A Streamlit app that scrapes property listings from apartments.com and extracts property data using AI.
- Search for properties by location (city, neighborhood, zip code)
- View property details including price, beds, baths, and amenities
- Automatic detection of cloud environments for seamless deployment
- Demo mode with pre-scraped data
The app can be deployed both locally and on Streamlit Cloud.
For local deployment, you'll need to install the required dependencies:
pip install -r requirements.txt
Then run the app:
streamlit run app.py
The app automatically detects when it's running on Streamlit Cloud and uses pre-scraped demo data instead of attempting live scraping, which would require system dependencies.
- Built with Streamlit, Playwright, and Groq LLM
- Implements cloud environment detection
- Uses fallback mechanisms for better user experience
- Handles various edge cases and errors gracefully
- Clone this repository
- Install the required packages:
pip install -r requirements.txt
- Install Playwright browsers:
playwright install
- Create a
.env
file in the root directory with your Groq API key:GROQ_API_KEY=your_api_key_here
- Run the Streamlit app:
streamlit run app.py
- Enter a location (city, neighborhood, or zip code)
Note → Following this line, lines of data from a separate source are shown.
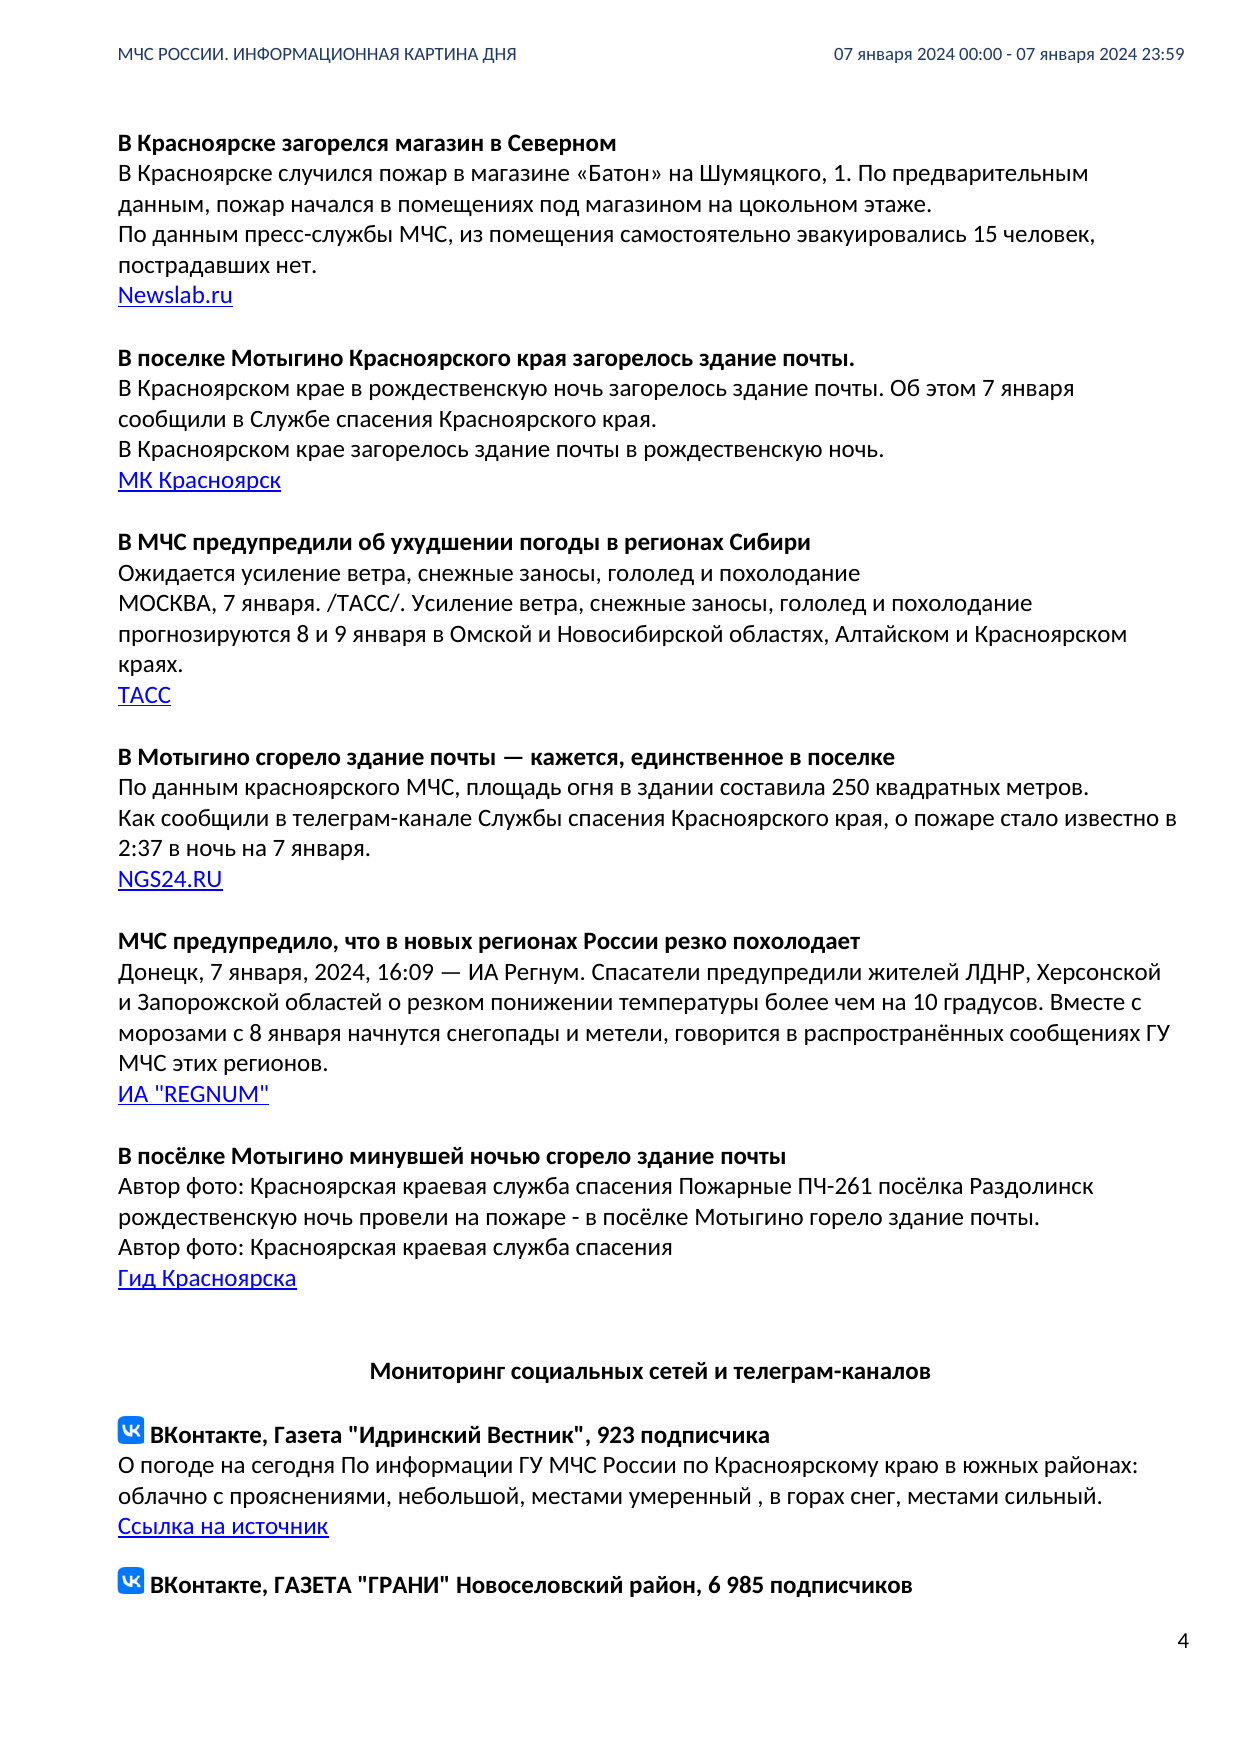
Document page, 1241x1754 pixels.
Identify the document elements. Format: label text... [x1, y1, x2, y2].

text Гид Красноярска [118, 1262, 1183, 1293]
text NGS24.RU [118, 863, 1183, 893]
subtitle В Мотыгино сгорело здание почты — кажется, единственное в поселке [118, 741, 1183, 771]
subtitle В поселке Мотыгино Красноярского края загорелось здание почты. [118, 342, 1183, 372]
text По данным пресс-службы МЧС, из помещения самостоятельно эвакуировались 15 человек, пострадавших нет. [118, 219, 1181, 280]
picture [117, 1416, 145, 1444]
text По данным красноярского МЧС, площадь огня в здании составила 250 квадратных метров. [118, 771, 1181, 802]
text Донецк, 7 января, 2024, 16:09 — ИА Регнум. Спасатели предупредили жителей ЛДНР, Херсонской и Запорожской областей о резком понижении температуры более чем на 10 градусов. Вместе с морозами с 8 января начнутся снегопады и метели, говорится в распространённых сообщениях ГУ МЧС этих регионов. [118, 956, 1181, 1078]
text В Красноярском крае загорелось здание почты в рождественскую ночь. [118, 433, 1181, 464]
subtitle В Красноярске загорелся магазин в Северном [118, 127, 1183, 158]
subtitle В посёлке Мотыгино минувшей ночью сгорело здание почты [118, 1140, 1183, 1171]
text Мониторинг социальных сетей и телеграм-каналов [104, 1355, 1196, 1385]
text Как сообщили в телеграм-канале Службы спасения Красноярского края, о пожаре стало известно в 2:37 в ночь на 7 января. [118, 802, 1181, 863]
text Автор фото: Красноярская краевая служба спасения [118, 1232, 1181, 1262]
text В Красноярске случился пожар в магазине «Батон» на Шумяцкого, 1. По предварительным данным, пожар начался в помещениях под магазином на цокольном этаже. [118, 158, 1181, 219]
subtitle МЧС предупредило, что в новых регионах России резко похолодает [118, 925, 1183, 956]
picture [117, 1567, 145, 1594]
text ИА "REGNUM" [118, 1078, 1183, 1108]
text Автор фото: Красноярская краевая служба спасения Пожарные ПЧ-261 посёлка Раздолинск рождественскую ночь провели на пожаре - в посёлке Мотыгино горело здание почты. [118, 1171, 1181, 1232]
subtitle В МЧС предупредили об ухудшении погоды в регионах Сибири [118, 526, 1183, 557]
text ВКонтакте, ГАЗЕТА "ГРАНИ" Новоселовский район, 6 985 подписчиков [118, 1567, 1196, 1600]
text МК Красноярск [118, 464, 1183, 494]
text Ожидается усиление ветра, снежные заносы, гололед и похолодание [118, 557, 1181, 587]
text О погоде на сегодня По информации ГУ МЧС России по Красноярскому краю в южных районах: облачно с прояснениями, небольшой, местами умеренный , в горах снег, местами сильный. [118, 1449, 1181, 1510]
text В Красноярском крае в рождественскую ночь загорелось здание почты. Об этом 7 января сообщили в Службе спасения Красноярского края. [118, 372, 1181, 433]
text ВКонтакте, Газета "Идринский Вестник", 923 подписчика [118, 1417, 1196, 1449]
text Newslab.ru [118, 280, 1183, 310]
text Ссылка на источник [118, 1510, 1183, 1541]
text ТАСС [118, 679, 1183, 709]
text МОСКВА, 7 января. /ТАСС/. Усиление ветра, снежные заносы, гололед и похолодание прогнозируются 8 и 9 января в Омской и Новосибирской областях, Алтайском и Красноярском краях. [118, 587, 1181, 679]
- Choose whether to run in headless mode or not
- Click "Start Scraping" and watch the results in real-time
The application uses:
- Playwright for rendering and interacting with web pages
- Groq API (with LLama 3) for extracting property information
- Streamlit for the web interface
- Selectolax for HTML parsing
As properties are found, they are immediately displayed in the interface, allowing you to see results as they come in rather than waiting for the entire scraping process to finish.
- Python 3.7+
- Groq API key
- Internet connection
AiEstateScraper/
├── config/ # Configuration files
│ ├── config.json # Stores scraper settings
│ └── tools.py # Helper functions for configuration handling
│
├── outputs/ # Directory for storing scraped data
│ └── outputs.json # JSON file containing extracted property listings
│
├── utils/ # Utility scripts
│ ├── extract.py # Main scraper logic using LLM and Selectolax
│ └── render.py # Handles rendering and data processing using Playwright
│
├── .env # Environment variables (e.g., API keys, LLM credentials)
├── main.py # Entry point for the scraper
└── requirements.txt # Project dependencies
groq
playwright
selectolax
python-dotenv
This project is licensed under the MIT License.